If you want to improve relationships  read “Bonds that make us free”

If you want a clear picture of what it means to be a parent on a mission,
read “The Dream Giver”

In “No One Can Take Your Place”, Sheri Dew says that being a leader is
lonely.  I have found that 100% true.  Part of knowing that you stand for
something is also knowing that you have to stand apart from the world.

Since I know this, I have decided that when ever I feel lonely, it is
because I am a leader, and God knows that I can handle the pains that come
from pulling away from the crowd.  That is why he put me here, NOW.
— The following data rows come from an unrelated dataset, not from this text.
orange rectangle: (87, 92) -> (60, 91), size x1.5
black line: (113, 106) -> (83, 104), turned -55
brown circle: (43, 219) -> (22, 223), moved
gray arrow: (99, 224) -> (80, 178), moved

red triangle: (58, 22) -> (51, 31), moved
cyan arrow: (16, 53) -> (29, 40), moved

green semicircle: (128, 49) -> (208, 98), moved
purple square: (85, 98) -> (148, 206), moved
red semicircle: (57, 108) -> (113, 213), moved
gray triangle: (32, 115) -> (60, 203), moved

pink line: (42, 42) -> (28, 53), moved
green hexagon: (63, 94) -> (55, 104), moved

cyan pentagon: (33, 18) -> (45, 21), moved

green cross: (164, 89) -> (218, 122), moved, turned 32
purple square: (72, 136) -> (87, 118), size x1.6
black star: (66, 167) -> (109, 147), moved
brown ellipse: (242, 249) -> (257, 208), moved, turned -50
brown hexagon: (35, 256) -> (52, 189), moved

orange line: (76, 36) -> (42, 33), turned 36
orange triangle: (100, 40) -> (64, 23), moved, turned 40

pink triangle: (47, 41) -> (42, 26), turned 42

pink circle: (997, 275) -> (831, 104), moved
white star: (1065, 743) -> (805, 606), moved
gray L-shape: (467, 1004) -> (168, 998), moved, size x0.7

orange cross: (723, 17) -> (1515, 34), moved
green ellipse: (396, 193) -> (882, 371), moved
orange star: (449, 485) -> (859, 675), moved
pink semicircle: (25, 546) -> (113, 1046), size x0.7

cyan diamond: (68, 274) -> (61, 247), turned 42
Lead!!!  Know that there are other parents around this world that are
leading with you.  You are socially alone in your battles, but that doesn’t
mean that you are alone in purpose or Spirit.  Being a GOOD parent is hard
work.  But, “If life were easy, it wouldn’t be hard”, and then we wouldn’t
grow more capable to perform our God given missions on this earth.

With Love,
Nicholeen

Comment on post below

“Thanks!  It helps a lot to know that I can have both personal standards and a family standard, and to hear your experiences.  I think I have been afraid to set an example and refuse things for myself that he wants because I don’t want to start an argument.  But I guess it is all in the way it is done, not trying to manipulate or judge but just to honor my own standards while still respecting my husband.  I appreciate your help!”